Das angebliche „Kümmer-Gen“ und andere Stereotype
Die Verteilung von Care-Arbeit wird öffentlich wie im Privaten häufig sehr kontrovers diskutiert. Vom vermeintlichen mütterlichen „Kümmer-Gen“, für das es keine wissenschaftliche Grundlage gibt, bis hin zum Festhalten an Rollenstereotypen steckt in der Diskussion viel Sprengstoff.
Zweifellos hat die Umsetzung von „Equal Care“, also die gleichberechtigte Aufteilung von Sorgearbeit, auch mit der Überwindung von Rollenstereotypen zu tun. Viele Männer und Frauen fallen nach der Geburt ihrer Kinder in ein Verhalten zurück, mit dem sie im Kindes- und Jugendalter sozialisiert wurden: Wurden sie früher vor allem von ihren Müttern betreut, ist es wahrscheinlich, dass sie bereit sind, dieses Modell fortzusetzen, wenn sie selbst Eltern werden.

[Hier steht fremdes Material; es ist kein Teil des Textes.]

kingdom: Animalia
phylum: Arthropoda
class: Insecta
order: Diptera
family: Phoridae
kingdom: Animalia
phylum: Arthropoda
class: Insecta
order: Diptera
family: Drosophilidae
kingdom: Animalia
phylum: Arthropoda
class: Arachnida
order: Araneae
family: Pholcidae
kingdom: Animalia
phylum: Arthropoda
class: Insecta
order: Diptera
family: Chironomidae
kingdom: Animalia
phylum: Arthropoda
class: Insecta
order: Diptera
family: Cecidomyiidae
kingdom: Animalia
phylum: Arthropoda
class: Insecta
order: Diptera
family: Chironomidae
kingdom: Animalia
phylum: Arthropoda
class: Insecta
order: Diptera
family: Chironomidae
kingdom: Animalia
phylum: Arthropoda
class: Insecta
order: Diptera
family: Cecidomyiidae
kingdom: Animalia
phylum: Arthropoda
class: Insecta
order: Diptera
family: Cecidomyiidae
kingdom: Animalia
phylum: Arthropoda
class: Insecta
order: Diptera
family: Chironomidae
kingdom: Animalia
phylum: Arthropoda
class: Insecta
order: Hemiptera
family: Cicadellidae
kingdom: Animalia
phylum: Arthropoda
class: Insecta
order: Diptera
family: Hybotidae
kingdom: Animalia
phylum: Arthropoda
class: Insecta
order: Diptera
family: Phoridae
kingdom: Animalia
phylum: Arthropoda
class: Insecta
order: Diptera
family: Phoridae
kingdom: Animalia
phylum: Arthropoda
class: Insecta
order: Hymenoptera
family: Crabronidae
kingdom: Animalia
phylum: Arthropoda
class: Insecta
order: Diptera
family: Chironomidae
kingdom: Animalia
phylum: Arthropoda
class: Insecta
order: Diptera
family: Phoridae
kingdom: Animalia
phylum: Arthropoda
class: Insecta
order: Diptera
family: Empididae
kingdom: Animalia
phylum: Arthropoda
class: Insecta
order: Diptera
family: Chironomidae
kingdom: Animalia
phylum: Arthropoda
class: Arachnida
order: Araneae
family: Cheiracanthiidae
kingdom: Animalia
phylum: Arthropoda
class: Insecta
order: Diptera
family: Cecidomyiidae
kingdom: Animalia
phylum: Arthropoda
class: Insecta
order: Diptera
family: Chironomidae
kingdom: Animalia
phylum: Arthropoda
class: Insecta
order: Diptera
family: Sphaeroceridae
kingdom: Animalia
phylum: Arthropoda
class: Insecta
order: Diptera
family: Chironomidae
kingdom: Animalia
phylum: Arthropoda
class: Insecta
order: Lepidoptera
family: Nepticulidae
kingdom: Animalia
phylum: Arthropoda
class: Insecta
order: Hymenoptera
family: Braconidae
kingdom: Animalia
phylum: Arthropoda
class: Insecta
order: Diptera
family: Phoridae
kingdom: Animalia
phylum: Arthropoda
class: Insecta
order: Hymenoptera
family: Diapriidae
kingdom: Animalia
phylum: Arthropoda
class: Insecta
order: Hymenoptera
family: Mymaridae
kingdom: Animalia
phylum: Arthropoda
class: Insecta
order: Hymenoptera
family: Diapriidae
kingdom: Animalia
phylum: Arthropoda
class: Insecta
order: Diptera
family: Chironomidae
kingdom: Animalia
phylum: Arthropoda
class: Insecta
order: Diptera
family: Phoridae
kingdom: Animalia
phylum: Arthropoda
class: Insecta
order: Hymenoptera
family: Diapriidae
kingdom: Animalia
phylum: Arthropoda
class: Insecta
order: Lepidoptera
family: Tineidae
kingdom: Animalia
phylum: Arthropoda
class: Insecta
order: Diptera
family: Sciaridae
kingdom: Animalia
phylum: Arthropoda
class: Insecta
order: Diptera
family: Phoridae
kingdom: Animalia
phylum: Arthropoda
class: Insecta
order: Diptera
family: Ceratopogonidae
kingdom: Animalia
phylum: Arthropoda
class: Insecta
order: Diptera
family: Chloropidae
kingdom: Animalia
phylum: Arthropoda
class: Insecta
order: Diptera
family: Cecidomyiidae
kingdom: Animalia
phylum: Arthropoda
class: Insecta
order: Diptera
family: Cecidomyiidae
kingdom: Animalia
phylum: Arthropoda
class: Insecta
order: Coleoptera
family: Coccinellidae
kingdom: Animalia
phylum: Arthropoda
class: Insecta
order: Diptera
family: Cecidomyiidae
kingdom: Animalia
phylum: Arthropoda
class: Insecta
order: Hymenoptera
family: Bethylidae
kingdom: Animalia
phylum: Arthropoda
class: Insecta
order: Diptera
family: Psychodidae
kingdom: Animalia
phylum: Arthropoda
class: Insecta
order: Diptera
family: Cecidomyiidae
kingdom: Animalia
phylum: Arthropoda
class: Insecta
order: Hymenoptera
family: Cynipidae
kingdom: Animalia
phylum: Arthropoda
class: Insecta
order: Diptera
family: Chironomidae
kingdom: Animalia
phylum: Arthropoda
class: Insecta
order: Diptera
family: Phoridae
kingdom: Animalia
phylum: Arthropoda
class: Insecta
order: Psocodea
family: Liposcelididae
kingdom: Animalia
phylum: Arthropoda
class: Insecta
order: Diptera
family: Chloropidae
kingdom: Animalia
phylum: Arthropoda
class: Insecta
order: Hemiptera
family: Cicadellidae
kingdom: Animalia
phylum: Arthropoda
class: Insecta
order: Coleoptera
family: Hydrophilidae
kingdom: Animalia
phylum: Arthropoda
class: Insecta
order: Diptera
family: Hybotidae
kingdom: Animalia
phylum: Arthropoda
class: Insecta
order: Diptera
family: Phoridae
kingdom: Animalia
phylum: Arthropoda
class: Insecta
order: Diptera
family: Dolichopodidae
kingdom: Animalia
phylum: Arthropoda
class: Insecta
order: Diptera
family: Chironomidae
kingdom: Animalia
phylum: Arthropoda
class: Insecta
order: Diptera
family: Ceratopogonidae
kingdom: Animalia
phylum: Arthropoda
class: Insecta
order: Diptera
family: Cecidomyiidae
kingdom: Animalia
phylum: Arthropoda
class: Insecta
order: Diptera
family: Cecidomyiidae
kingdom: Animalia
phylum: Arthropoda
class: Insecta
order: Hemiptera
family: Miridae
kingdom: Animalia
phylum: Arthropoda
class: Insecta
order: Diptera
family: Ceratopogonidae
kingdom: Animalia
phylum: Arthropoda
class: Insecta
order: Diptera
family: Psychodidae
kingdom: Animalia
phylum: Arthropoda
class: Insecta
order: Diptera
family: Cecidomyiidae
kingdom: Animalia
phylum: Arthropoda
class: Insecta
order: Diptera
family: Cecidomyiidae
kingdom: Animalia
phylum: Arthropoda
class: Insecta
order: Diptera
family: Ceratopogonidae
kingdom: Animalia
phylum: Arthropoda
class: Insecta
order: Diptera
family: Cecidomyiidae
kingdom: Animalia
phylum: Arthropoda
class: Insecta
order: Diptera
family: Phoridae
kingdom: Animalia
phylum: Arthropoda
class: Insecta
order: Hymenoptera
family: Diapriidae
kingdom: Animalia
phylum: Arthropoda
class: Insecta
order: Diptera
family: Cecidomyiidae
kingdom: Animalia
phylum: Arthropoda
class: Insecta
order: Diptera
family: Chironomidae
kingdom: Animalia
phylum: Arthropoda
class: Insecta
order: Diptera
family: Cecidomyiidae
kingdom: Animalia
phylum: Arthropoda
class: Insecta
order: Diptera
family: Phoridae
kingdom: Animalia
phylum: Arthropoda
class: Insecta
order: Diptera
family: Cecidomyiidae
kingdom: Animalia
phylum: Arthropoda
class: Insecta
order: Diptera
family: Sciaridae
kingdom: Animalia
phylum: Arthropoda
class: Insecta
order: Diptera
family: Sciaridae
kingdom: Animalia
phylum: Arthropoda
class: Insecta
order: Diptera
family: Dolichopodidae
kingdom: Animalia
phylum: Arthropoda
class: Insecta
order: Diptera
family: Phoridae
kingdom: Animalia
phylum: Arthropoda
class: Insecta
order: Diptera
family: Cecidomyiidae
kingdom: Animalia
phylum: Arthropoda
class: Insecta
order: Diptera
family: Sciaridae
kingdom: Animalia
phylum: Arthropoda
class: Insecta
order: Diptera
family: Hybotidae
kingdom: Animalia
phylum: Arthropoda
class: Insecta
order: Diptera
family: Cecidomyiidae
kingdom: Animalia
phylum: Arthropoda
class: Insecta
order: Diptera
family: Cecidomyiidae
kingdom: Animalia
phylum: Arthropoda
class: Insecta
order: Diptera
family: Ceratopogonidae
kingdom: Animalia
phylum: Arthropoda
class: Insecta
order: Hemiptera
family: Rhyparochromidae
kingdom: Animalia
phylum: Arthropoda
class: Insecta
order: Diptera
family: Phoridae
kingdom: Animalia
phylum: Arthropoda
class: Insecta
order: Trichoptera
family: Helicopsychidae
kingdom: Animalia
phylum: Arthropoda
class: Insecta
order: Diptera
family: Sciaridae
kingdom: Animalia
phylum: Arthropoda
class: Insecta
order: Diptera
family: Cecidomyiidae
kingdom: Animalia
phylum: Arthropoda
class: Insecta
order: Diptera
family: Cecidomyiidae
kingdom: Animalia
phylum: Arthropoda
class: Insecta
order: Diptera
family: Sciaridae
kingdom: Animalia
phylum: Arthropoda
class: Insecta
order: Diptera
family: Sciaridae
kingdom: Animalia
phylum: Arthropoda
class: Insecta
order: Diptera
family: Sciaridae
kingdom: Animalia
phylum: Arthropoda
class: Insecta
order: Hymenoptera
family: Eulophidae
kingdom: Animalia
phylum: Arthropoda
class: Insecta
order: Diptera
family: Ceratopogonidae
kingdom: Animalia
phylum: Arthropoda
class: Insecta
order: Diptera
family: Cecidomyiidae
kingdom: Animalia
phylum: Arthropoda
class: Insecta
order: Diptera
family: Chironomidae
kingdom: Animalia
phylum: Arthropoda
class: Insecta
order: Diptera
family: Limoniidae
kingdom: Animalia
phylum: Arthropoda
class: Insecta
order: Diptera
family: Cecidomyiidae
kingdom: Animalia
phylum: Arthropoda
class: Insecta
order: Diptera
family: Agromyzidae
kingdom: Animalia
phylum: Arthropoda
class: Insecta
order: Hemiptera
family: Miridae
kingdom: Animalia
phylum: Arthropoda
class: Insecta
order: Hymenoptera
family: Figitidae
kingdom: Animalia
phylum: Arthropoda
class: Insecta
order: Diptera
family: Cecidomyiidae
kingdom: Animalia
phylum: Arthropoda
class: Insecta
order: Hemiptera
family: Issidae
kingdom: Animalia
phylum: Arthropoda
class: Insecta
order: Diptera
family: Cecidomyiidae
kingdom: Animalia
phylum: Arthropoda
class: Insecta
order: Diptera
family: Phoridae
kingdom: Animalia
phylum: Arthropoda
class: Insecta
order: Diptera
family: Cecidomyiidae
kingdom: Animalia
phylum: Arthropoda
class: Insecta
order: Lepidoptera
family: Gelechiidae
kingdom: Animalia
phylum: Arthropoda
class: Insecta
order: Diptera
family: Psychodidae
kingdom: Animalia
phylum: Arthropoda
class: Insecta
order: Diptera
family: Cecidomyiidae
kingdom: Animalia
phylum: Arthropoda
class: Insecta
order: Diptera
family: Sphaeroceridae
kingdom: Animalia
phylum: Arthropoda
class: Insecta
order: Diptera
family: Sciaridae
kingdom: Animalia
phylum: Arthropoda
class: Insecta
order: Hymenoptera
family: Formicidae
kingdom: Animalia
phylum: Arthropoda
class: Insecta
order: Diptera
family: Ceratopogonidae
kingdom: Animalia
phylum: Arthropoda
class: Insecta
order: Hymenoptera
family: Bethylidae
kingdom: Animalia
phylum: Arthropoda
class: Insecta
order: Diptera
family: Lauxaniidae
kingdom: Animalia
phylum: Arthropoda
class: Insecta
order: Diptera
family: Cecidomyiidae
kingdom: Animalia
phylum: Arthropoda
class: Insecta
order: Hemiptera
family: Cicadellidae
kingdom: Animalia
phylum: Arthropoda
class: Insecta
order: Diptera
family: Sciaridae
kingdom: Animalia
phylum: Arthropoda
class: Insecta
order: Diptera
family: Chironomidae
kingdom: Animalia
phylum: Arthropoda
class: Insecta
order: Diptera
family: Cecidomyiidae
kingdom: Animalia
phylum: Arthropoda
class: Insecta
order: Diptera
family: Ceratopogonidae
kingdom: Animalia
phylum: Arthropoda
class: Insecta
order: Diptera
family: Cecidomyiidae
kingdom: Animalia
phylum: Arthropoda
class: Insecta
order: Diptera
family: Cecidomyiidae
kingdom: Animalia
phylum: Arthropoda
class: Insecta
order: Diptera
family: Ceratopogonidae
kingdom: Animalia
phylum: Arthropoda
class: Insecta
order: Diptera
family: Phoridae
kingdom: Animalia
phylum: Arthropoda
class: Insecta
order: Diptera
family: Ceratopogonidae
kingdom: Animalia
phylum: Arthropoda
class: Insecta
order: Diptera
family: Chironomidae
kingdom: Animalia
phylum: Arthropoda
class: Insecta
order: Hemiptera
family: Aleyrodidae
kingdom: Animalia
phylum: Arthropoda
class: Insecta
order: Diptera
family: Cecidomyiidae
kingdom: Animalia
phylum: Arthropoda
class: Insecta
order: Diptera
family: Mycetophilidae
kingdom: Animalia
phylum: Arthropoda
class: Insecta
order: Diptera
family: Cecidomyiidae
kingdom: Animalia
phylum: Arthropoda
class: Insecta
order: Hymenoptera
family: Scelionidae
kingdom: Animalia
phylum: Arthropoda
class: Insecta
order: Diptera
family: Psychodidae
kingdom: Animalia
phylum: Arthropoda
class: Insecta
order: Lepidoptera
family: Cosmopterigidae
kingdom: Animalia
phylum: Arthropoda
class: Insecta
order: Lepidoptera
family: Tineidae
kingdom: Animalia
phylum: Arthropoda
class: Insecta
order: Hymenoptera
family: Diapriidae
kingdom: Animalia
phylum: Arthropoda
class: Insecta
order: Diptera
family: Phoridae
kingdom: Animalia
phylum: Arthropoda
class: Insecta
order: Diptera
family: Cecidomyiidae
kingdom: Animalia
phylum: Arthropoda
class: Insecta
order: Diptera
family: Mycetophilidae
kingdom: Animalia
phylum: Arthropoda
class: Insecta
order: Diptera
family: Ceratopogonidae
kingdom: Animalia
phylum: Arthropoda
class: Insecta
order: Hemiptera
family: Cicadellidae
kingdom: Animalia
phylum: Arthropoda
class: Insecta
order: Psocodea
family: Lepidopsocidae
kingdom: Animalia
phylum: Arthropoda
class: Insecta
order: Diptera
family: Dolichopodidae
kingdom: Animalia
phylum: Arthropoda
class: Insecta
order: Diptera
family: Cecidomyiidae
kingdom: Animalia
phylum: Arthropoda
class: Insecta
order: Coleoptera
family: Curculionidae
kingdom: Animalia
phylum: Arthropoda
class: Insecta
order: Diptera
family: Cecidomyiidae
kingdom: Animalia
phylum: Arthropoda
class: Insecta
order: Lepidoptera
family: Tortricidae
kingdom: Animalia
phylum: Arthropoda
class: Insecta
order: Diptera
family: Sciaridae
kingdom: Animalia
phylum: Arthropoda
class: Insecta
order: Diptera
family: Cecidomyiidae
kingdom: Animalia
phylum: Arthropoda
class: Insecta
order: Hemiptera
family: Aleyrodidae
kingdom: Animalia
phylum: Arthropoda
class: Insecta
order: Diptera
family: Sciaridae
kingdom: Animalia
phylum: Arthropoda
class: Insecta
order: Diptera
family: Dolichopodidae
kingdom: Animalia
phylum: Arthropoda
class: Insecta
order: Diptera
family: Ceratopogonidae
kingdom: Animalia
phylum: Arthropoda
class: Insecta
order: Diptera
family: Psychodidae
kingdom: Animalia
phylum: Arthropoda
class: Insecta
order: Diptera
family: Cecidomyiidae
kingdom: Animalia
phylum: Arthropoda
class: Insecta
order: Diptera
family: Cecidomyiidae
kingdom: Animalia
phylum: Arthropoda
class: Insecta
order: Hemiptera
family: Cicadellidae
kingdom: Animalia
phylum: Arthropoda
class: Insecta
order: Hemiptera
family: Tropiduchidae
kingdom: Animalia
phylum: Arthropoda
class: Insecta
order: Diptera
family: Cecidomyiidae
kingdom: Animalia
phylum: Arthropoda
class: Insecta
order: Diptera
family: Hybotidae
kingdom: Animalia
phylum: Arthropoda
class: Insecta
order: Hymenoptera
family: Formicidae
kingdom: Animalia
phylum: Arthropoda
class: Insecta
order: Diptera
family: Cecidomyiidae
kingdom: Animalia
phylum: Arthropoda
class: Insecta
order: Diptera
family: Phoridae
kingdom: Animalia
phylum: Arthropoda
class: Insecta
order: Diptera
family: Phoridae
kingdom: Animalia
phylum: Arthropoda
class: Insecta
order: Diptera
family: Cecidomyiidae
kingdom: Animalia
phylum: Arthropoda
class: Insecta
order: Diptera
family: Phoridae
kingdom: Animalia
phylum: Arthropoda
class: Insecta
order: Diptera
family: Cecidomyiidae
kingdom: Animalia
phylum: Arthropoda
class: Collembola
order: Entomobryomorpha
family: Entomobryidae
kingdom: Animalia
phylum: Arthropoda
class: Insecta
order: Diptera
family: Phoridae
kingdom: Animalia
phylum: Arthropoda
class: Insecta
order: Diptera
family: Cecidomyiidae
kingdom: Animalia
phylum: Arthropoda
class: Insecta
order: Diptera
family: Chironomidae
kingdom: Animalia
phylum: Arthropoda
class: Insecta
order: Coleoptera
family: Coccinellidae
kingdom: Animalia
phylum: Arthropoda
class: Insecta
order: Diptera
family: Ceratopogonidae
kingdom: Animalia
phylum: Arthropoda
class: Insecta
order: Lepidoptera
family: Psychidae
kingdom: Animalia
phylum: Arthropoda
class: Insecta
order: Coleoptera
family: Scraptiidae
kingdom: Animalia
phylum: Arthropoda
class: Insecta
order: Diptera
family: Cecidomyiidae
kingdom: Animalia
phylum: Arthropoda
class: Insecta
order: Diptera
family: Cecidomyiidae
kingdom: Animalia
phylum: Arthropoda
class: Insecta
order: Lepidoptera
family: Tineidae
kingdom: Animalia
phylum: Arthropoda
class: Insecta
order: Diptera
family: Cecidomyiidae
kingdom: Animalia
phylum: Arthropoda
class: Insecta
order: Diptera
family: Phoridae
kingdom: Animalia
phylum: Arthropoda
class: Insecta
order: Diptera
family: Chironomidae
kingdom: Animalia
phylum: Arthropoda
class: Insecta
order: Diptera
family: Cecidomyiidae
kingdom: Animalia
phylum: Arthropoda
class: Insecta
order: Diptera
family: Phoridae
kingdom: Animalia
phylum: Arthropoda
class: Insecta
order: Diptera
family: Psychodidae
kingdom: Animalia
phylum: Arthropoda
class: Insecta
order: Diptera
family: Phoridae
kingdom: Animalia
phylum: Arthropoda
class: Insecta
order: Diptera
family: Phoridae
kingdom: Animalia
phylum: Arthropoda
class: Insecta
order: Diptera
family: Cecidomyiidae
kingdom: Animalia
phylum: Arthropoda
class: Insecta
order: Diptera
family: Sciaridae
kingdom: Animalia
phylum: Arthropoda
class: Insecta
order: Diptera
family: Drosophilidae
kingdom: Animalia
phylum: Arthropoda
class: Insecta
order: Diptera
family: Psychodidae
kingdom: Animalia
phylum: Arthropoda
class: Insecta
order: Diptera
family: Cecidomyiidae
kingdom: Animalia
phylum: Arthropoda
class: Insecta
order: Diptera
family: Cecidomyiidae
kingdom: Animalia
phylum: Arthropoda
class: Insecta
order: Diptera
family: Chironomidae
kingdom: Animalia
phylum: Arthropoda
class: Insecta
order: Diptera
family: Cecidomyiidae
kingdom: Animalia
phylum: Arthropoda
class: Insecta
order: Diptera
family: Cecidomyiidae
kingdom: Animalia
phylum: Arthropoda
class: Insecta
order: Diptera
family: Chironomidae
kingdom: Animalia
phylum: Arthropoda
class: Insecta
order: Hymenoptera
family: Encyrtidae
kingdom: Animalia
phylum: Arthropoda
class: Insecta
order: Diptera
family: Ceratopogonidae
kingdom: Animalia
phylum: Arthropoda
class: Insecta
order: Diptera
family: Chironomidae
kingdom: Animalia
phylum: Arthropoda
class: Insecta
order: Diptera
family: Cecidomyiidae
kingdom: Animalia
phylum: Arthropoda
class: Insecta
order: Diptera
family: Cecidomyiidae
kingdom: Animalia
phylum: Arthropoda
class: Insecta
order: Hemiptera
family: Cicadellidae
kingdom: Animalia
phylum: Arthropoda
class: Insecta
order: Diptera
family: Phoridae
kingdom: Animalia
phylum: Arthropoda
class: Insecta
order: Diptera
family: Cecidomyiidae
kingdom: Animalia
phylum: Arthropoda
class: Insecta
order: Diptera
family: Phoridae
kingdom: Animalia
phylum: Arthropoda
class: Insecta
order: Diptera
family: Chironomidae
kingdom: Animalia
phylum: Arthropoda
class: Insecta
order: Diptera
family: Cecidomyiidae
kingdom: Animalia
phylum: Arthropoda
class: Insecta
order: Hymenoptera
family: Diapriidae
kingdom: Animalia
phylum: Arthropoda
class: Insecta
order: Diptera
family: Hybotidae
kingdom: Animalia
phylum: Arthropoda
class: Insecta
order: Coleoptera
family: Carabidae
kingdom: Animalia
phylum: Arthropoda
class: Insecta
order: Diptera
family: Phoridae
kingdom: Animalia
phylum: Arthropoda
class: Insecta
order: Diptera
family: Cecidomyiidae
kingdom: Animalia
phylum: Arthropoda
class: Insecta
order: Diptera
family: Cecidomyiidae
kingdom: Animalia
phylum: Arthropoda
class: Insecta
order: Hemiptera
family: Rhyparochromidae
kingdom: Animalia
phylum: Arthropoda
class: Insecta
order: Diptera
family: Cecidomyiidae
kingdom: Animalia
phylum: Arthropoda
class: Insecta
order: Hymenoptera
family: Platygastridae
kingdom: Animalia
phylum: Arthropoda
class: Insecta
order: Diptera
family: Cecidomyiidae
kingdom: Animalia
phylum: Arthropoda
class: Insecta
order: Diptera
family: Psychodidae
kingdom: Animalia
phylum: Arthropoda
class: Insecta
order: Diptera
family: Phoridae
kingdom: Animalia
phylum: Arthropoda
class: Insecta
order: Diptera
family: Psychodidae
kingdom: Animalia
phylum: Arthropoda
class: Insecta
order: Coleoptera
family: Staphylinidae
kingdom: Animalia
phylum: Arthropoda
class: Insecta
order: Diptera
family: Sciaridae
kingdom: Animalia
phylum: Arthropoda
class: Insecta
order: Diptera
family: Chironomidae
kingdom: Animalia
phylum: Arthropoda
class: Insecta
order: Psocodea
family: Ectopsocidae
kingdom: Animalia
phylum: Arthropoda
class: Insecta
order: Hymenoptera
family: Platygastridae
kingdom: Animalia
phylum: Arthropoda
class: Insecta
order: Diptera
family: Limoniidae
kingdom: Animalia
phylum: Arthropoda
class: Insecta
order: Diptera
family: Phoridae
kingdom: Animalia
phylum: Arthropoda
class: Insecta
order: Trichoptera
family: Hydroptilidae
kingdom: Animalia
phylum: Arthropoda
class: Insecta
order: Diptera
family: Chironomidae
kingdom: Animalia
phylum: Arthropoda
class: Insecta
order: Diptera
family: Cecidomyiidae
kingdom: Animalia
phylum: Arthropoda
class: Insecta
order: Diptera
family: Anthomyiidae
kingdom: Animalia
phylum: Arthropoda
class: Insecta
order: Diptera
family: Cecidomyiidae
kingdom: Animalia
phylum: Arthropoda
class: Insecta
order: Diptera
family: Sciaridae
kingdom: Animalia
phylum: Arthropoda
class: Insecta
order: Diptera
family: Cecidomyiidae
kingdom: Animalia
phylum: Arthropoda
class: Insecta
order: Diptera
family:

Rollenbilder werden vorgelebt
Nicht nur die eigene Herkunftsfamilie, sondern auch das, was in Kinderbüchern, Filmen und Serien sowie in der Berichterstattung unter „Familie“ verstanden wird, prägt die eigene Vorstellung von „Wer kümmert sich um was?“. In diesen Erzählungen geht es vor allem ums Mutterglück. „Mental Load“ wird deshalb leicht übersehen.
Wie man aufwachse, präge ebenso wie die persönlichen Vorbilder sehr früh schon die Vorstellung davon, wer in einer Familie für welchen Aufgabenbereich zuständig sei, sagt Lücke. Sie spricht sich für „Unlearn patriarchy“ aus, für die Bereitschaft, festgefahrene Rollenklischees umzulernen.
„Unlearn patriarchy“: Bereitschaft zum Umlernen
Hier könne angesetzt werden, sagt Bühner, der seine Tochter nicht nur morgens zur Schule bringt, sondern auch am Nachmittag wieder abholt. Seine Beobachtung: Viele Väter liefern ihre Kinder in der Früh bei der Einrichtung ab – aber die wenigsten erscheinen nachmittags zur Abholung.
Bühner weist auf die öffentliche Diskussion über zwei Nationalspieler hin, die zeitnah zur Fußball-WM Vater werden beziehungsweise gerade geworden sind: „Der eine muss sich dafür anfeinden lassen, dass er den Wunsch hat, zur Geburt nach Hause zu fahren und mit seiner Frau sein zu können. Der andere hat die Geburt per Facetime verfolgt.“
Erst wenn beide Eltern im Alltag für den gesamten familiären Aufgabenbereich zuständig sind, fühlen sich auch beide dafür verantwortlich – und somit sinkt auch die „Mental-Load“-Belastung von Müttern.